* _Compito richiesto_
Dall'articolo sul processo in Vaticano estragga, senza alcuna modifica, tutto il testo che va da "Processo Vaticano. Bandera: nessuna" fino a "Palazzo San Carlo.".

*** Brano selezionato ***

Processo Vaticano. Bandera: nessuna doppia fatturazione
di Massimiliano Menichetti
La sesta udienza in Vaticano per la distrazione di fondi della Fondazione Bambino Gesù, a carico dell’ex presidente, Giuseppe Profiti e dell’ex tesoriere Massimo Spina, si è aperta con l’Ordinanza del Tribunale che ha chiesto al Governatorato l’integrazione, entro le ore 12.30 del 4 ottobre prossimo, degli ordinativi/contratti relativi alle ristrutturazioni dell’appartamento del cardinale Bertone e delle parti comuni di Palazzo San Carlo.

*** Righe fornite ***

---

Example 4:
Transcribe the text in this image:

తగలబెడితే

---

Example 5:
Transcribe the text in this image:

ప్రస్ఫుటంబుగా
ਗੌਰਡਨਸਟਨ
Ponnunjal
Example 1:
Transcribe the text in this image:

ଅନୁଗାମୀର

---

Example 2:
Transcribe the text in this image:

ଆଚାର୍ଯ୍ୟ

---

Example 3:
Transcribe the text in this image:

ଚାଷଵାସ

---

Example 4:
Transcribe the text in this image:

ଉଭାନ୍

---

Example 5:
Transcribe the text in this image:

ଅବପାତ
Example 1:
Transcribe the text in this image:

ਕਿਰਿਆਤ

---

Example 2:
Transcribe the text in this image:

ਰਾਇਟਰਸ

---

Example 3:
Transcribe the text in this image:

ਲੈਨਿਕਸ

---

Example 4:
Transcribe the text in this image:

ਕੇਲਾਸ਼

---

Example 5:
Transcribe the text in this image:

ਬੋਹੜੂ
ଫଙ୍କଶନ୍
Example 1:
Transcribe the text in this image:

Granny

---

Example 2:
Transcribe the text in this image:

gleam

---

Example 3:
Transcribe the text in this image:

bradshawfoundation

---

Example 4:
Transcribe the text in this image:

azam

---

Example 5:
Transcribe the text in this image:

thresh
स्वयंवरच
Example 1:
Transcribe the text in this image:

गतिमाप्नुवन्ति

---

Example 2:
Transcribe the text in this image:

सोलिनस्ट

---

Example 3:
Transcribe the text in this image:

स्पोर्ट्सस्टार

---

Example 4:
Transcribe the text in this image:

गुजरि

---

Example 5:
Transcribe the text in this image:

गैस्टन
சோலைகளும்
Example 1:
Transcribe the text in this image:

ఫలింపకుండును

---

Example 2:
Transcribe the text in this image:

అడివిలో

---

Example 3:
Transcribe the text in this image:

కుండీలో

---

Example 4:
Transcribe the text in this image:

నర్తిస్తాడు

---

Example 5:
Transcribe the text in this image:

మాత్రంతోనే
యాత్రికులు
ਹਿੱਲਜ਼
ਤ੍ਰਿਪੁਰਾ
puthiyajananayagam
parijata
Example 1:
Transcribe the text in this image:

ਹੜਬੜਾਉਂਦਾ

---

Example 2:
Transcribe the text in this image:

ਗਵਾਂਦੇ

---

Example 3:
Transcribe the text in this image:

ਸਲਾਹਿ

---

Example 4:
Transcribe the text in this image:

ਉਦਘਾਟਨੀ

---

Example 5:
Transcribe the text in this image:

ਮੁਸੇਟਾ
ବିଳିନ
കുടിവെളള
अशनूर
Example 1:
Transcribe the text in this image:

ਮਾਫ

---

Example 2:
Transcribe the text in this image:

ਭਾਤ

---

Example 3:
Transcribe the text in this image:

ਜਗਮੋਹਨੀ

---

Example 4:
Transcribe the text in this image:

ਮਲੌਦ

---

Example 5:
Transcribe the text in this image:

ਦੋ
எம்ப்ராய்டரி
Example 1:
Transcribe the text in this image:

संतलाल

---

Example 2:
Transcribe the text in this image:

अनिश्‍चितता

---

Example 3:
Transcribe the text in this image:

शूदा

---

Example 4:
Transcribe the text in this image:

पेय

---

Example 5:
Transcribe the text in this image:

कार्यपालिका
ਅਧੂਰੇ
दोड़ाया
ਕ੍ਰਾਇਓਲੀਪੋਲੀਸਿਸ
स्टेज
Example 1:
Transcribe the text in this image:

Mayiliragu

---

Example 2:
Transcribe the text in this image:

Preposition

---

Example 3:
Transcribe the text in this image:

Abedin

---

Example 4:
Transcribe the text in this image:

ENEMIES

***
*** Righe fornite ***

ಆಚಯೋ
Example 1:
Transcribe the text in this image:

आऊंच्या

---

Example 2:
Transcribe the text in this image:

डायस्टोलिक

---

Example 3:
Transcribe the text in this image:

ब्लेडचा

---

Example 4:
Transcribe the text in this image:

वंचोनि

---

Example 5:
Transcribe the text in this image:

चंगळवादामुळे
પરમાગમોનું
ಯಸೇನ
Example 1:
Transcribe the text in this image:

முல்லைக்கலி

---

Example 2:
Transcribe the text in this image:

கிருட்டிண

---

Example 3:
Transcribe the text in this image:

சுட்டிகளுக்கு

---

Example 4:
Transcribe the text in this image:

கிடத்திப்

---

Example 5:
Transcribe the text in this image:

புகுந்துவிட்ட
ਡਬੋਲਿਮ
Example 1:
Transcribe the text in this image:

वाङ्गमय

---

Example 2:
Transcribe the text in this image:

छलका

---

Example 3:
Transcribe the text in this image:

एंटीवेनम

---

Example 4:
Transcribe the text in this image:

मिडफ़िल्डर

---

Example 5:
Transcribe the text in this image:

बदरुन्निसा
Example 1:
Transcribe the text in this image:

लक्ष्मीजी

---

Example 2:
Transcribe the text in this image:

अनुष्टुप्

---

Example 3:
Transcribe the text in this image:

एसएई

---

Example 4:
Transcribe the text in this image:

***

* _Risposta_
Processo Vaticano. Bandera: nessuna doppia fatturazione
di Massimiliano Menichetti
La sesta udienza in Vaticano per la distrazione di fondi della Fondazione Bambino Gesù, a carico dell’ex presidente, Giuseppe Profiti e dell’ex tesoriere Massimo Spina, si è aperta con l’Ordinanza del Tribunale che ha chiesto al Governatorato l’integrazione, entro le ore 12.30 del 4 ottobre prossimo, degli ordinativi/contratti relativi alle ristrutturazioni dell’appartamento del cardinale Bertone e delle parti comuni di Palazzo San Carlo.